日経平均「PER18倍」を鵜呑みにしてはいけない! 「もう1つのPER」が警告する日経平均"7万円相場"の危うい実態 | 政治・経済・投資 | 東洋経済オンライン
ニュース概要
日経平均株価の上昇が著しい。6月18日には終値ベースで史上初めて7万円台に突入した。日本の株式市場は過熱しているのだろうか。本稿では、現在の株価水準が企業利益との関係において正当化できるものか否か、…
解説
最近、テレビやネットのニュースで「日経平均株価が史上最高値を更新!」という話題をよく耳にしますよね。6月18日には、ついに7万円台に突入したと報じられ、日本経済の勢いを感じる人も多いかもしれません。
でも、ちょっと待ってください。この株価の上昇、本当に企業の実力に見合ったものなのでしょうか?それとも、まるで熱気球のように、実体のない熱狂だけで膨らんでいるだけなのでしょうか?
株式市場の健康状態を測るのに、よく使われるのが「PER(株価収益率)」という指標です。これは、株価が企業の稼ぐ力に対してどれくらいの水準にあるかを示すもので、ざっくり言うと「株価が1株あたりの利益の何倍になっているか」を表します。一般的に、PERが高いと「株価が割高」、低いと「割安」と判断されることが多いです。
今回注目したいのは、このPERの見方です。実は、一口にPERと言っても、いくつかの計算方法があるんです。普段ニュースで報じられるPERは、企業の「純利益」という数字をもとに計算されることが多いのですが、実はこれだけでは見えにくい「もう一つの顔」があります。
それが、企業が本業でどれだけ稼いでいるかを示す「営業利益」や「経常利益」をベースにしたPERです。純利益は、特別損失(例えば、リストラ費用や災害による損失など、一時的に発生する大きな出費)や税金の影響を受けるため、企業の本来の稼ぐ力を正確に反映しない場合があります。
例えば、ある年にたまたま大きな土地を売却して莫大な利益が出たとしても、それは一時的なもので、来年も同じように稼げるわけではありません。しかし、純利益ベースのPERだけを見ていると、その一時的な利益によって株価が「割安に見えてしまう」ことがあるのです。
一方、営業利益や経常利益は、企業の通常のビジネス活動からどれだけ利益を生み出しているかを示します。これらを基にしたPERを見ることで、より本質的な企業の稼ぐ力と株価の関係を把握できるというわけです。
現在の日本株市場では、純利益ベースのPERを見ると、一見するとそこまで過熱しているようには見えないかもしれません。しかし、もう一つのPER、つまり企業の「本業の稼ぐ力」を基準に見てみると、実は株価がかなり高値圏にある可能性が指摘されています。
これは、企業の利益の中身が、本業での成長によるものだけでなく、一時的な要因や、コスト削減によるものなども含まれている可能性を示唆しています。もしそうだとすれば、現在の株価の上昇は、企業の持続的な成長によって支えられているというよりも、短期的な要因や市場の期待感が先行している部分が大きいのかもしれません。

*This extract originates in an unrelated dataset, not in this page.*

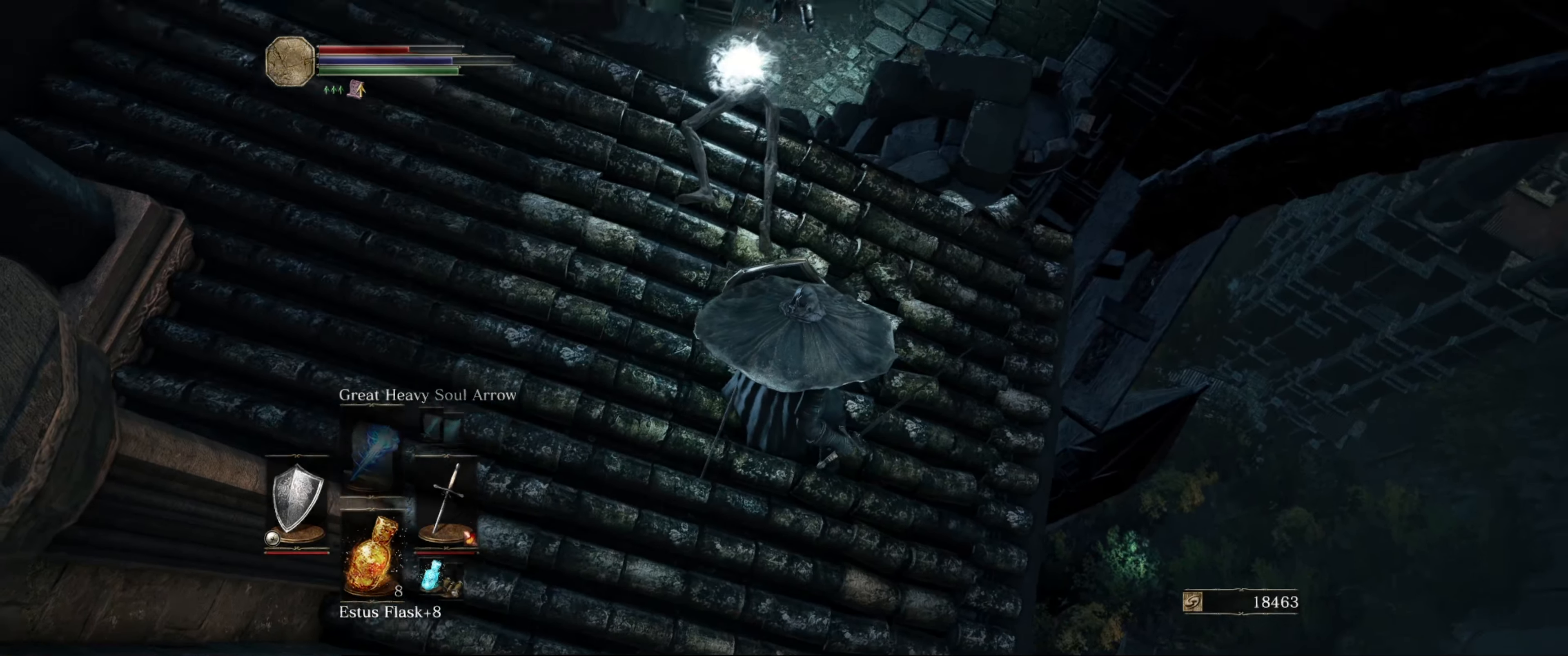
{"buttons": ["L1"], "left_stick": "center", "right_stick": "up-right", "events": []}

私たち投資家や、日本の経済の動向を見守る人々にとって、この「もう一つのPER」が示す警告は非常に重要です。株価の数字だけを見て一喜一憂するのではなく、その裏にある企業の実態や、利益の質までしっかり見極める力が求められていると言えるでしょう。
関連データ
今後の予測
今後の日経平均株価の動きについては、いくつかのシナリオが考えられます。
まず一つ目は、「本業の稼ぐ力」に見合った株価への調整シナリオです。もし現在の株価が、一時的な要因や期待感だけで押し上げられている部分が大きいとすれば、今後、企業の業績が期待を下回ったり、経済全体の成長が鈍化したりする局面で、株価が調整局面に入る可能性があります。特に、金利上昇や海外経済の減速といった外部要因が重なると、調整の幅が大きくなることも考えられます。
二つ目は、「企業の本質的な成長による株価上昇」シナリオです。日本企業が構造改革を進め、生産性の向上や新たな事業領域への投資によって、持続的に本業の利益を増やしていくことができれば、現在の株価水準が実力に伴ったものとして正当化され、さらに上昇を続ける可能性もあります。この場合、市場は企業の努力を評価し、海外からの資金流入も継続するでしょう。

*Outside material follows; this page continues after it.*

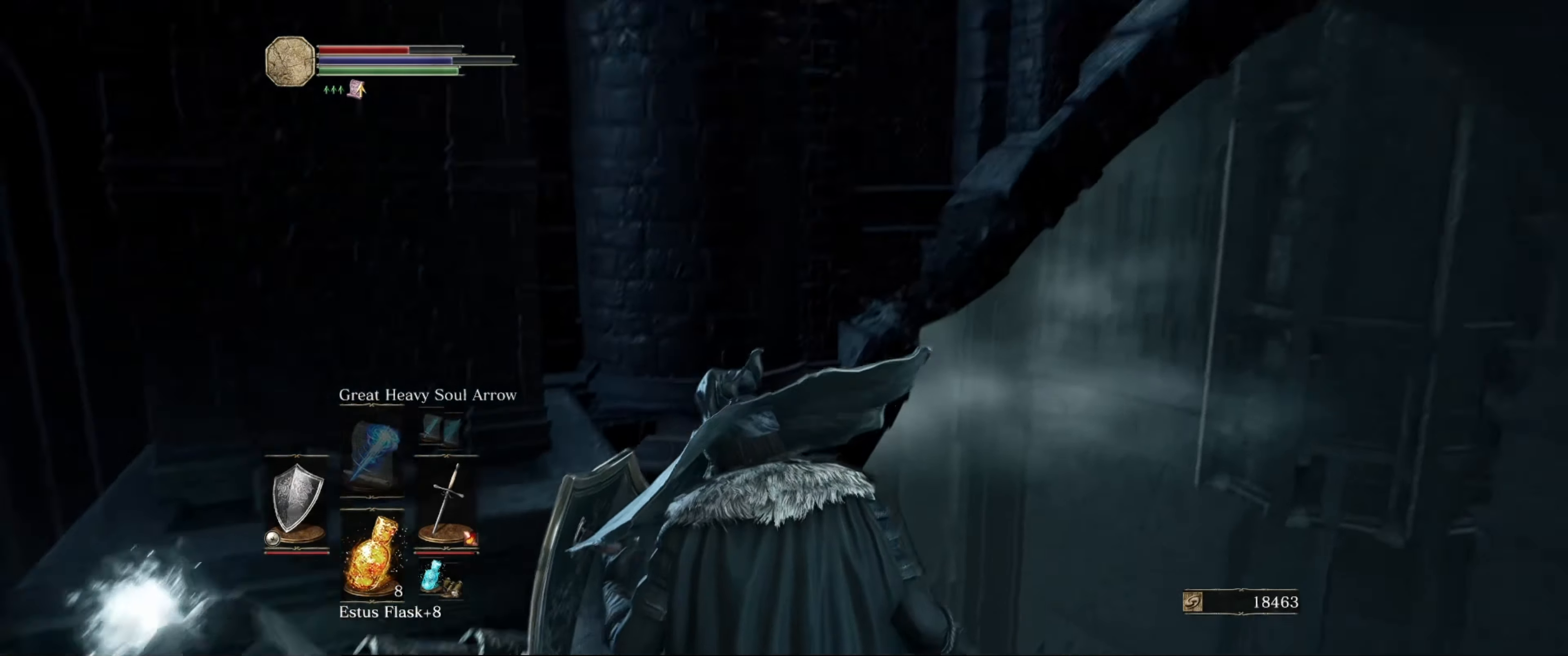
{"buttons": ["L1"], "left_stick": "center", "right_stick": "up-right", "events": [[116, "right_stick", "center"], [283, "right_stick", "up-right"]]}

三つ目は、「緩やかな調整と底堅さ」シナリオです。一部の過熱感は冷めるものの、企業の配当政策の強化や自社株買いの継続、円安による企業収益の下支えなどにより、株価が大きく下落することなく、底堅く推移する可能性も考えられます。この場合、業績が良い企業とそうでない企業との間で、株価の二極化が進むかもしれません。投資家は、より一層、個々の企業の「本質的な価値」を見極める力が求められるようになるでしょう。